Data to use:
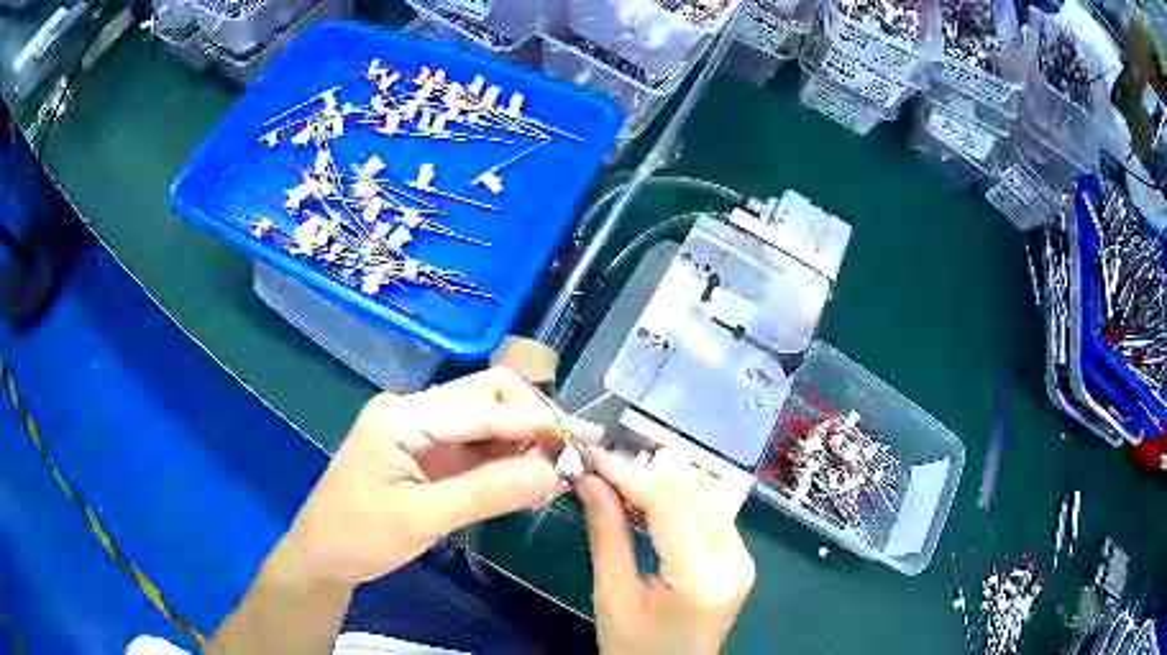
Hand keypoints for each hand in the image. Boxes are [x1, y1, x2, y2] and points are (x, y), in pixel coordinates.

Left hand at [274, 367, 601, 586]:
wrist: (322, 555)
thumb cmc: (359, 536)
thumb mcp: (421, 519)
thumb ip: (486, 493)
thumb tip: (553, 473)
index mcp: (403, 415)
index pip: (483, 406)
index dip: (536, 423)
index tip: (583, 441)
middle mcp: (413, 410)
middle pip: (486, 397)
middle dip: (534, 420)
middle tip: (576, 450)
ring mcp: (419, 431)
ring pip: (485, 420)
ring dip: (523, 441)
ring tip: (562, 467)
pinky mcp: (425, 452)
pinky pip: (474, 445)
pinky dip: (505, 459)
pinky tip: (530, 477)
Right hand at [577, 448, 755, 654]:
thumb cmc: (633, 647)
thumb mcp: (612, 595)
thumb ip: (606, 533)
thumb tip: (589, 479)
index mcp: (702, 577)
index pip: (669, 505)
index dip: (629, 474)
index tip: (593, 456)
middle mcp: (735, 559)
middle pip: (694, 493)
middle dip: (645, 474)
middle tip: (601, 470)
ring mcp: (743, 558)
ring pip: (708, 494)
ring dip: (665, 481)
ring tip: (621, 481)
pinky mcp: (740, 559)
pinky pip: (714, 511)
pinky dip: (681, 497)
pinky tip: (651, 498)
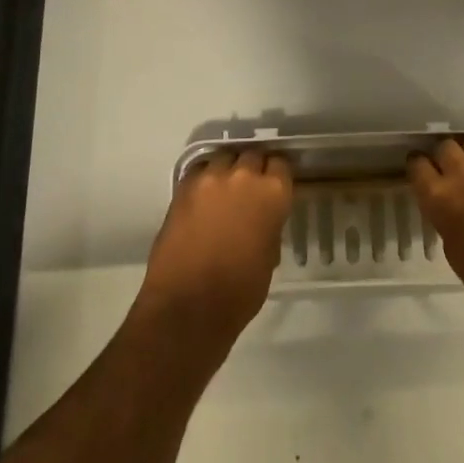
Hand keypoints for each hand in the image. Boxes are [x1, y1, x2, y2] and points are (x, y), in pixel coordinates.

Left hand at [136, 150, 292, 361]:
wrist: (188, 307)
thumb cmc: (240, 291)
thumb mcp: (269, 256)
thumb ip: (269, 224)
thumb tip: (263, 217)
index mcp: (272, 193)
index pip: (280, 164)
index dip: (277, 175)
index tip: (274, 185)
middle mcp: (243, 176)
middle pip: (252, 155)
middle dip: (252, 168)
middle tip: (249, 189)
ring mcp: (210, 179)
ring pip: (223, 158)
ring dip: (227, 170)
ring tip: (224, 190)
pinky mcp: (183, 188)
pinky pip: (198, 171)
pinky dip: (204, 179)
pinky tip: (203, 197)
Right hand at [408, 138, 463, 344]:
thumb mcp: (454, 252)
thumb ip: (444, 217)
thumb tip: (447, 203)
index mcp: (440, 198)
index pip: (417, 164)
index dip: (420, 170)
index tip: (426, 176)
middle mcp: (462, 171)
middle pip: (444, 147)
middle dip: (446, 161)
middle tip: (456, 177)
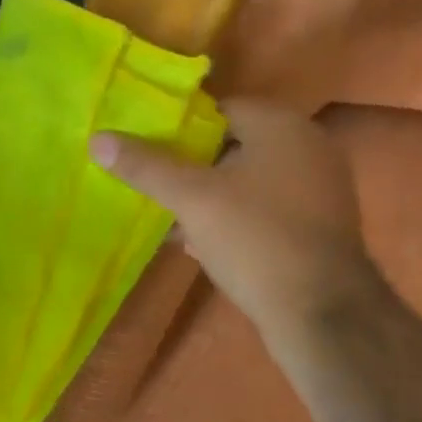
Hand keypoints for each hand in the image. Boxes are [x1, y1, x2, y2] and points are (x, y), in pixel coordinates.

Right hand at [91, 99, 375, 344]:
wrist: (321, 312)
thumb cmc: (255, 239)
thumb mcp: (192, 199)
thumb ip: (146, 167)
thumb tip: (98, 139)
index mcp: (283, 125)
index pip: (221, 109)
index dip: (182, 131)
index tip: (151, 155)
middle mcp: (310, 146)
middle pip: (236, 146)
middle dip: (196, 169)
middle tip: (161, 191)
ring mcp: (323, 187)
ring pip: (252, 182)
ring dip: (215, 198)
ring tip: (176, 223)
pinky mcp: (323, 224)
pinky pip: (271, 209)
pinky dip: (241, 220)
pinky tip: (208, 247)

Exercise:
Word for word, please return the lines from the one containing "index tip: (151, 155)" through the end of the listing, both ends included, and nothing else.

Task response:
index tip: (151, 155)
middle mcp: (310, 146)
middle pip: (236, 146)
middle dip: (196, 169)
middle tip: (161, 191)
ring mcp: (323, 187)
ring pip: (252, 182)
ring dip: (215, 198)
ring tip: (176, 223)
pinky mcp: (323, 224)
pinky pip: (271, 209)
pinky dip: (241, 220)
pinky tip: (208, 247)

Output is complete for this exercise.